• [PROBLEM TO SOLVE]:
Go through the entries below and copy every line that holds the word "License".

• [RECORDS FOR THE TASK]:
######
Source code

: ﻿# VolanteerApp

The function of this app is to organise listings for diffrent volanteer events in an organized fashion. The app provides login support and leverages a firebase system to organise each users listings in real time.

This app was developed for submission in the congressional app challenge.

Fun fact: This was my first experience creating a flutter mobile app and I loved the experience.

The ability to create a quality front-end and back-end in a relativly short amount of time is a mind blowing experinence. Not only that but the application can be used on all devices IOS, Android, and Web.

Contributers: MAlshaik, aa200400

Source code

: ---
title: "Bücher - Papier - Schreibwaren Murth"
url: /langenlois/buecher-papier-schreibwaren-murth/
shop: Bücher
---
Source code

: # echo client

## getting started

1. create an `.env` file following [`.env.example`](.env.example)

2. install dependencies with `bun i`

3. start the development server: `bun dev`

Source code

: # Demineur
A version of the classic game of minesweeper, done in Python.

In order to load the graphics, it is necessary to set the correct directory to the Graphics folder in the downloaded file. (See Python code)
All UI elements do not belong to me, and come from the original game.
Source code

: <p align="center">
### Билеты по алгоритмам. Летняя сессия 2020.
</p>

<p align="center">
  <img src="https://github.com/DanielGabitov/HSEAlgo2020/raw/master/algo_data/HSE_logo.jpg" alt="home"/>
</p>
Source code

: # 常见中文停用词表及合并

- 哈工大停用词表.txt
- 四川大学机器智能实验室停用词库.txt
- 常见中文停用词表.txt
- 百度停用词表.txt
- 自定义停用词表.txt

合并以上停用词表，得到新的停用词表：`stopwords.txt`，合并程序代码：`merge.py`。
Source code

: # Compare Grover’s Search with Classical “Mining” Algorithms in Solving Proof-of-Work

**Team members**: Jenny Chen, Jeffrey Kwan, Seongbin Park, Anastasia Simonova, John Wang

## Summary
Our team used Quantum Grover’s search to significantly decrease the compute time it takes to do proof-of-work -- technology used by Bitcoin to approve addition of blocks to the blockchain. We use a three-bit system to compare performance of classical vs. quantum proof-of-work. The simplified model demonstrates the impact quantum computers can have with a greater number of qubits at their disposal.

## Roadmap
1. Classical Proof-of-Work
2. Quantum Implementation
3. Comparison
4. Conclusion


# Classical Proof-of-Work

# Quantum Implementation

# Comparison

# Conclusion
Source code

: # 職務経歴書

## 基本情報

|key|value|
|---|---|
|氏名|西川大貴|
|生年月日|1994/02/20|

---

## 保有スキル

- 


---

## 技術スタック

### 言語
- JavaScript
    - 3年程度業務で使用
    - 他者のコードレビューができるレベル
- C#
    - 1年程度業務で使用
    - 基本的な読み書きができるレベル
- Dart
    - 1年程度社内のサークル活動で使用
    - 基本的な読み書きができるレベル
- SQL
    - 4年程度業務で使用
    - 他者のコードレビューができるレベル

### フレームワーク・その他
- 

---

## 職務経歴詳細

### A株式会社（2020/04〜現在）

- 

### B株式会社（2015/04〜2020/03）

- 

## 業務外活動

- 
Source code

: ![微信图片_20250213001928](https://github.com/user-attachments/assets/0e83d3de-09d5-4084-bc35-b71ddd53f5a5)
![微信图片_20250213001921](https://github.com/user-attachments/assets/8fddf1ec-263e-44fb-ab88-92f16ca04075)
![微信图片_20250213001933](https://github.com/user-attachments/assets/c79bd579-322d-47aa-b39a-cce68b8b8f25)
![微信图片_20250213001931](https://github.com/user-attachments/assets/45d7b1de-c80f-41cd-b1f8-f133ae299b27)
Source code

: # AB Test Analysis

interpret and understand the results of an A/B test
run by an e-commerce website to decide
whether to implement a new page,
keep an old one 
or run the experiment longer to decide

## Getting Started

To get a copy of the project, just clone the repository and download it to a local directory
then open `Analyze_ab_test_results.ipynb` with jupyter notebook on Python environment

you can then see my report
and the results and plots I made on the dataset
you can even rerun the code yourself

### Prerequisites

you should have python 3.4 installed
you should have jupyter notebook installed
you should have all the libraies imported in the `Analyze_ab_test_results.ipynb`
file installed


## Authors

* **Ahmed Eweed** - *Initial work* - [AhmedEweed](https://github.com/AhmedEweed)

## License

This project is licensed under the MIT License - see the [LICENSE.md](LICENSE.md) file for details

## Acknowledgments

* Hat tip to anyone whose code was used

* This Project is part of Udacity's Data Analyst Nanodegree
######
• [ANSWER SECTION]:
## License
This project is licensed under the MIT License - see the [LICENSE.md](LICENSE.md) file for details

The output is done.